The library’s design is stunning and smart. The first floor children’s area is spacious, bright, full of things to look at, and so many books. The second floor is a site of scholastic reverence, a grand hall with a timber roof that is 29 metres at its highest point. Sun pours in through the windows, the library is buzzing with patrons of all sorts, pages flipped and keyboards clacking. Community notices are posted all over the place. The grand fireplace lends a touch of warmth and home.
I spent the week working up in the rafters, taking in the atmosphere and studying the spider-webs (which were beautiful). I claimed a carrel on the small balcony at the west end of the building, and whenever I looked up from my work I was granted a view of the most stunning vista. It was a tremendously productive week, partly because 3 years of motherhood have shown me that not a second of 10 hours of time to work should over be put to waste, but also because my surroundings spurred me on. Wychwood seemed a proper place in which to think, to work, to get things done.
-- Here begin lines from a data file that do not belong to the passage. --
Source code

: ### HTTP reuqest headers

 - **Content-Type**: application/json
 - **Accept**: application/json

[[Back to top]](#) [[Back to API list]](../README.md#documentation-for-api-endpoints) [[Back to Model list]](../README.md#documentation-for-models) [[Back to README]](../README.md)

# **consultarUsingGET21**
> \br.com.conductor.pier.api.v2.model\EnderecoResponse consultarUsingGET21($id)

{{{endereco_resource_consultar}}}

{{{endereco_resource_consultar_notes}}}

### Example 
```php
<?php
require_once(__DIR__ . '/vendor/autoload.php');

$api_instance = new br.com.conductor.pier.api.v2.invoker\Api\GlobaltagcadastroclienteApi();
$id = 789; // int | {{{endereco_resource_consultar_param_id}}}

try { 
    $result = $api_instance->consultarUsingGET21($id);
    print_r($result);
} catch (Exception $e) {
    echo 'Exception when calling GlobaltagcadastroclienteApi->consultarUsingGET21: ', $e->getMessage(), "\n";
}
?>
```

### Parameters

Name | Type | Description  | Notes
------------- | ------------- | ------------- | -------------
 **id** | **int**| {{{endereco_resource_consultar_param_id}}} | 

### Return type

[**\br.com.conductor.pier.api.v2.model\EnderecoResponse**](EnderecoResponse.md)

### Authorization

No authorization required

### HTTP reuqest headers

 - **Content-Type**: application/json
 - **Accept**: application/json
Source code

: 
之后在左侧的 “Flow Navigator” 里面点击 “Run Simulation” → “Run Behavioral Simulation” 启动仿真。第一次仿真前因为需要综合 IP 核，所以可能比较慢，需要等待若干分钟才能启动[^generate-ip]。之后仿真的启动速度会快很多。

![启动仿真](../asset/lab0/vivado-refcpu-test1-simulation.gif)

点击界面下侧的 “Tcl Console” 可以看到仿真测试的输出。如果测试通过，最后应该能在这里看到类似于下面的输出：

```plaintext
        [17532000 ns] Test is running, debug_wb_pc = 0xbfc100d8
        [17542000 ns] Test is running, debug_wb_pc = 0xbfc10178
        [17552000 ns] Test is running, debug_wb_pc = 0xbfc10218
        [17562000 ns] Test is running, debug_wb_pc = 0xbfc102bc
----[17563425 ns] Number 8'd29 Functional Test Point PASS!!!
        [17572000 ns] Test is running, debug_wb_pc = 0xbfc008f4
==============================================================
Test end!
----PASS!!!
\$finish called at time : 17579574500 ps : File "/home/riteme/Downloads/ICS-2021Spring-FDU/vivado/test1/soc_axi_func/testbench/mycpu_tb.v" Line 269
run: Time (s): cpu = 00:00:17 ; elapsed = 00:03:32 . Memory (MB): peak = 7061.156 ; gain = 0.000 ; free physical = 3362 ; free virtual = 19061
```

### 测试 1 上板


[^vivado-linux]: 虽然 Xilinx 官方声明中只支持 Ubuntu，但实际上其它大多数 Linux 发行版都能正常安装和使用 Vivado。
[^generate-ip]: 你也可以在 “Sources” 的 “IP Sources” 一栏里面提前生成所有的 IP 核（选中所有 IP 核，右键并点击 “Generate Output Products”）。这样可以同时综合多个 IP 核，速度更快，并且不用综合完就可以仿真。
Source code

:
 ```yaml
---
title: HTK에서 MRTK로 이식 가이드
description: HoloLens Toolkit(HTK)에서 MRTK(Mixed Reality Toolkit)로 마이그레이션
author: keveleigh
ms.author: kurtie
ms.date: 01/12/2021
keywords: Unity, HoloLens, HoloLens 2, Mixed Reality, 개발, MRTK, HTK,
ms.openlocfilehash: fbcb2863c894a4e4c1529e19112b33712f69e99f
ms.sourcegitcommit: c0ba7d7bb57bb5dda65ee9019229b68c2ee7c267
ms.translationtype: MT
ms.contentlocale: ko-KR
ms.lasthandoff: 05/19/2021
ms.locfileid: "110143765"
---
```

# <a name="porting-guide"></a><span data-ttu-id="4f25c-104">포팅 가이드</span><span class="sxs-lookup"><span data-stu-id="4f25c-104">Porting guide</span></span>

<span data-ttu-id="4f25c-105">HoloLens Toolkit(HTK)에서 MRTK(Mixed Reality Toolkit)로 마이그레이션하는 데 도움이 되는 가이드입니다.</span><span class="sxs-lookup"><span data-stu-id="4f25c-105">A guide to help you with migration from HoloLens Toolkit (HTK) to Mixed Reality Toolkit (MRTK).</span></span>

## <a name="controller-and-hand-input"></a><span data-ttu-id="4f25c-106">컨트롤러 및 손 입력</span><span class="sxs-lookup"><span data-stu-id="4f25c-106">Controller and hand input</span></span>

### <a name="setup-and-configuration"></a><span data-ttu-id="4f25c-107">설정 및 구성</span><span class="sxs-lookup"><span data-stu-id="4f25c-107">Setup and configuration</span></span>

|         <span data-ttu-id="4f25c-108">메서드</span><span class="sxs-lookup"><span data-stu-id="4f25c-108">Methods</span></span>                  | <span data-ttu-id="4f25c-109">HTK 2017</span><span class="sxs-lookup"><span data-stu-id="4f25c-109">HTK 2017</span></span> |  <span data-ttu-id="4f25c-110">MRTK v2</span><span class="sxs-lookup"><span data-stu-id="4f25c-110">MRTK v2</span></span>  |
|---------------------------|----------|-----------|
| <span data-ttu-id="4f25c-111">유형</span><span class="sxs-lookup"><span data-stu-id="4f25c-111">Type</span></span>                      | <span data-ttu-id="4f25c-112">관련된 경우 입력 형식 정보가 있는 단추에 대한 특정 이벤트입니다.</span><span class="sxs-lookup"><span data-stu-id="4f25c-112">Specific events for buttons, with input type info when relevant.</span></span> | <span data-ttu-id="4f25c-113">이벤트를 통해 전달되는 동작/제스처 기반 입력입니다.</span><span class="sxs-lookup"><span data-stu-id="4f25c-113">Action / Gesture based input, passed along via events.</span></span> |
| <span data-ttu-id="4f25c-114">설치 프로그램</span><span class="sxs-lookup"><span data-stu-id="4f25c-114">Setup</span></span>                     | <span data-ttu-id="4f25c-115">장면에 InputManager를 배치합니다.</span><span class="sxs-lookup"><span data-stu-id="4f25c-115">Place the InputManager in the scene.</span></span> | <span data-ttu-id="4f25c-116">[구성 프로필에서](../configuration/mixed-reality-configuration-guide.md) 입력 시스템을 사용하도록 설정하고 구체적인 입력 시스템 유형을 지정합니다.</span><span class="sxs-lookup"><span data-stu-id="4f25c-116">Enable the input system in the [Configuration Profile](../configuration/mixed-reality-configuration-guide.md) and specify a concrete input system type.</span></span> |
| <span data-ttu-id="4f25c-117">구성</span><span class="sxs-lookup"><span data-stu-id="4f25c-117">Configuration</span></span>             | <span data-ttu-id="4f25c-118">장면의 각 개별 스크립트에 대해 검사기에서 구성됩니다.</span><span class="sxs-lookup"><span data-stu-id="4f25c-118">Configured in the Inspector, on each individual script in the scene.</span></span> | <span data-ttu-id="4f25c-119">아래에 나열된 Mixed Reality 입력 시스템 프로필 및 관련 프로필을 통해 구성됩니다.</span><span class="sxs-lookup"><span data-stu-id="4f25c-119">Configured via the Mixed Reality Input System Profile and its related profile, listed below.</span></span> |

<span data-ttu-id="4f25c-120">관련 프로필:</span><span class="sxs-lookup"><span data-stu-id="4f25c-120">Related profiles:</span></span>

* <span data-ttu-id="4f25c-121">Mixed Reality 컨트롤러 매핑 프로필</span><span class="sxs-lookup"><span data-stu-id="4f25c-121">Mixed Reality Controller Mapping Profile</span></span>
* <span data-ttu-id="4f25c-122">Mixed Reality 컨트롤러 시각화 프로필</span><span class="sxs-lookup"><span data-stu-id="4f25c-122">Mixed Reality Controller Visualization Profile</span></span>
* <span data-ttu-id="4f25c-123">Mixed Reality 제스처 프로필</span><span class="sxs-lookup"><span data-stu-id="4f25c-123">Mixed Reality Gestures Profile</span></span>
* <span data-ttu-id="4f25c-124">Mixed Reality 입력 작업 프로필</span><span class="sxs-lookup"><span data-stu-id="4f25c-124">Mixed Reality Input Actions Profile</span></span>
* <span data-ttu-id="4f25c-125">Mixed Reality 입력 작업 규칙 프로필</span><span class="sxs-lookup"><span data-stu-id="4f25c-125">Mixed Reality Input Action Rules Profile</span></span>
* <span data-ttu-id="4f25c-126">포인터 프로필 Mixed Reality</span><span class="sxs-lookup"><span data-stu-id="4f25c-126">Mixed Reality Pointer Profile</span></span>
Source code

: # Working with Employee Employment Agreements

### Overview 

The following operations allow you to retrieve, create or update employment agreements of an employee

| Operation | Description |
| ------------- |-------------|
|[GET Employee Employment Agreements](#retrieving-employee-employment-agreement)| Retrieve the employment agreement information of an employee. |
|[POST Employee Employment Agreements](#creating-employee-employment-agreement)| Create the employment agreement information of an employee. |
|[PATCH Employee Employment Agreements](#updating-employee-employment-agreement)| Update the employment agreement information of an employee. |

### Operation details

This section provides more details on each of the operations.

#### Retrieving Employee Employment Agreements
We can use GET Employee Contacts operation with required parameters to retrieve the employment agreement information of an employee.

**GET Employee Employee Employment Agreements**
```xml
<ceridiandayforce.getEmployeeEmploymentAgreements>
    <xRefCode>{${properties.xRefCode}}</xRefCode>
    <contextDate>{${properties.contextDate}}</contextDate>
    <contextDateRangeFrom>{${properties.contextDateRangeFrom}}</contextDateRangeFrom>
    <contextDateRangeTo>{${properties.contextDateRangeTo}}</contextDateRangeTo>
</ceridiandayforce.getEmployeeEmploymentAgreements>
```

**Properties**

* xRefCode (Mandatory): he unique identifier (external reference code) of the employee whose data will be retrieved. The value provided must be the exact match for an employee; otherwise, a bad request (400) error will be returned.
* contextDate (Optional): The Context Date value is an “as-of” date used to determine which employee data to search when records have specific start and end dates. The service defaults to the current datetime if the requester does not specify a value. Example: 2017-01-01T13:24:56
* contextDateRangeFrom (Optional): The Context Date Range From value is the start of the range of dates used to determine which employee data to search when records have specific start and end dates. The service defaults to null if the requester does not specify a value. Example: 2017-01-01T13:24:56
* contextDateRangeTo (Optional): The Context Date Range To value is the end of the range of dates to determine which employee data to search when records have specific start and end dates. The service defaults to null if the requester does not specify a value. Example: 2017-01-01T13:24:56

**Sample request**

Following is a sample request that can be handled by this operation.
And it’s a wonderful thing about libraries, isn’t it, the way they can offer themselves to us for a little while. Their doors open to strangers, people just passing through, how the words I wrote last week will forever be set there.
July 8, 2012
Changing the furniture
As you can see, we’ve been changing the furniture around here, and I’m rather ecstatic about this new arrangement. I wanted something simple and light, but to still retain my door motif. The gorgeous red door above, complete with mailbox, has come from the talented artist Patricia Storms, and the site’s design, as ever, is courtesy of Stuart. And I especially love that my footer is actually feet, those red wellingtons that were my header years and years ago. Who says that websites don’t have history?
July 5, 2012
The Village of Many Hats by Caroline Woodward
I wanted to read Caroline Woodward’s middle-grade novel The Village of Many Hats because I loved her picture book Singing Away the Dark, and I was curious as to see how her talent would translate. So I was pleased to find that everything I loved about Singing Away… was present here in this story of a small community surrounded by nature in the Kootenays, whose spirit refuses to be permeated by economic hardship, a novel whose heart is a young girl who knows that bravery is not the absence of fear, but instead fear harnessed.
While Gina’s young sister Sara awaits heart surgery at the children’s hospital in Vancouver, Gina tries to keep things together at home and be strong in support of her family. She finds distraction in a part-time job working in a new shop in town whose proprietor is the creator of stunning hats made of recycled materials, which seem to bring strength to their wearers. And when tragedy strikes and the village Hall is damaged in a fire, the residents of Silverado need their hats more than ever.
Woodward has written about the book’s inspiration, and how it also served as a fundraiser for the Reading Centre in New Denver BC. I’m not sure a book itself has ever been able to practice what it preaches, but this one did, underlining my appreciation for this lovely and affirming story of community togetherness.